In den zwanziger Jahren dieses Jahrhunderts sahen Reisende sehr häufig zur Nachtzeit unterhalb Roedt im Orte genannt Holbecht, eine Frau in den Hecken sitzen. So kamen einst vier Männer aus Roedt gegen neun Uhr abends mit ihren Wagen von Remich. Als sie in die Holbecht kamen, sahen sie die Frau neben dem Weg in der Hecke sitzen. Die Männer, welche auf den Pferden saßen, mußten, da der Weg sehr eng war, die Beine aufheben, um die Frau nicht zu berühren. Keiner von ihnen wagte, sie anzureden. Die Frau trug eine große, weiße Haube.

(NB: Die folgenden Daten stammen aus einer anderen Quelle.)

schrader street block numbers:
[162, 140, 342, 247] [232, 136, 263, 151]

Ein andermal kam ein Schmied zwischen acht und neun Uhr abends dort vorbei; er hatte mehrere Bohrer auf der Schulter. Ruhig ging er seines Weges; zwar hatte er von dem Geiste sprechen hören, glaubte aber nicht daran. Da plötzlich blieb er an einem über den Weg gebogenen Zweig mit dem Fuße hangen und fiel auf das Gesicht in die Hecke. Wie er sich erhob, sah er mit Entsetzen die Frau, welche dicht vor ihm saß. Er ließ Hut und Bohrer liegen und floh eiligst davon. In einem der ersten Häuser von Roedt angelangt, fiel er ohnmächtig nieder. Am andern Morgen fand er Hut und Bohrer noch an derselben Stelle liegen.

Lehrer Robert zu Trintingen

Quelle:
Gredt, Nikolaus: Sagenschatz des Luxemburger Landes 1. Neudruck Esch-Alzette: Kremer-Muller & Cie, 1963, S. 267-268.